Er könne sich nicht vorstellen, dass die Stadt so ein eindeutiges Votum ignorieren und gegen die Ärzte agieren werde, betonte der Kammerchef. Das negative Ergebnis der Urabstimmung sei für ihn "vorhersehbar und klar" gewesen. Denn der KAV habe noch "nicht einmal im Ansatz begonnen", die vereinbarten Strukturmaßnahmen durchzuführen. Stattdessen sei nur überlegt worden, wo und wie man Dienstzeiten und Personal einsparen könne. "Damit wird die Vereinbarung konterkariert und gebrochen", so Szekeres.
Denn die Expertenteams des KAV würden auch mit falschen Zahlen agieren, kritisierte der Ärztekammerpräsident. Denn die Zeit- und Leistungserfassung im KAV würde nicht funktionieren, Personalstände seien nicht bekannt und es werde in Berechnungen nicht zwischen den unterschiedlichen Expertisen der Ärzte geachtet. "Es ist peinlich, dass die Berater nicht genau wissen, wie viel Personal auf welcher Abteilung arbeitet", meinte er.
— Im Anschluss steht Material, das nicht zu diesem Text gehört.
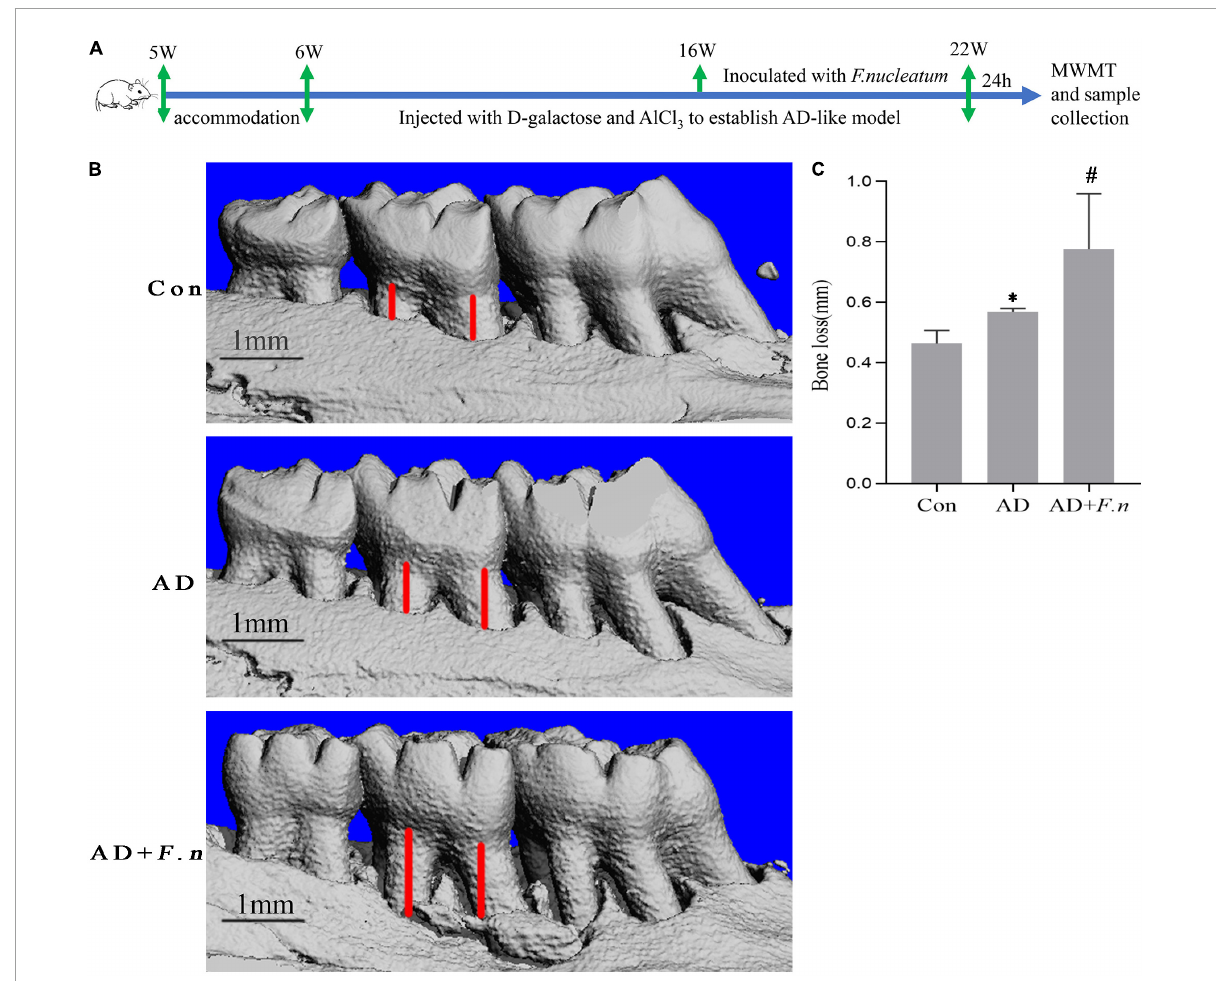
FIGURE1 Micro-CT showed alveolar bone loss in each group ( n = 4–5). (A) Flow chart. (B) Three-dimensional view of bone resorption. (C) Alveolar bone loss in each group. Data presented as mean ± SEM. * P < 0.05 vs. Con group, # P < 0.05 vs. AD group, indicates statistically significant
Dass die Stadt Wien dazu keine genauen Zahlen habe, habe das Verhandlungsteam auf Ärzteseite bei der Einigung Ende Jänner nicht gewusst, beteuerte er.
Die Einsparungen waren allerdings immer Teil der von Szekeres verhandelten und unterschriebenen Vereinbarung: Bereits auf Seite eins dieses - heute an die Medien verteilten - Schriftstücks findet sich die geplante Reduktion um 112 Nachtdiensträder bzw. der Abbau von 382 Vollzeitäquivalenten. Diese Pläne hatten im Vorfeld der Abstimmung für den meisten Unmut unter den Spitalsärzten gesorgt. Der Kammerchef selbst hatte sich erst in einer vorwöchigen Kundgebung von KAV-Medizinern deutlich hörbare Buhrufe abholen müssen.
Persönliche Konsequenzen möchte Szekeres dennoch nicht ziehen: "Dafür sehe ich gar keinen Grund. Die überwiegende Mehrheit der Mitarbeiter hat ihr Misstrauen gegenüber dem Dienstgeber ausgesprochen, nicht gegenüber der Ärztekammer." Nun werde man wieder in die Gremien zurückkehren und dort debattieren. So will der Kammerchef auch kritische Stimmen aus den eigenen Reihen zurück ins Boot holen.
Die Einigung, so wie sie niedergeschrieben ist - also inklusive Personalkürzungen -, hält Szekeres allerdings immer noch für machbar. Allerdings müssten zunächst die Rahmenbedingungen stimmen: So sei etwa eine Entlastung der Ambulanzen vorgesehen gewesen, die jedoch aufgrund der sinkenden Zahl der Kassenärzte nicht funktioniere. Die Aufwertung der Notfallaufnahme scheitere ebenfalls an zu wenigen Ärzten, die Stärkung des Ärztefunkdienstes klappe aufgrund der zu geringen Gehälter dort nicht. Auch die Übernahme von Tätigkeiten durch die Pflege sei nicht umsetzbar, da es zu wenig Personal gebe, klagte der Kammerchef.
Die Vereinbarung, die unter anderem eine Anhebung der Grundgehälter, die Umstrukturierung der Dienstzeiten sowie eine Reduktion der Nachtdienste beinhaltet hatte, war Ende Jänner zwischen Ärztekammer, Gewerkschaft, Stadt Wien und Krankenanstaltenverbund getroffen worden. Notwendig war diese aufgrund des neuen, mit 1. Jänner in Kraft getretenen Arbeitszeitgesetz für Spitalsärzte, das u.a. eine Reduktion der wöchentlichen Arbeitszeit auf 48 Stunden vorsieht.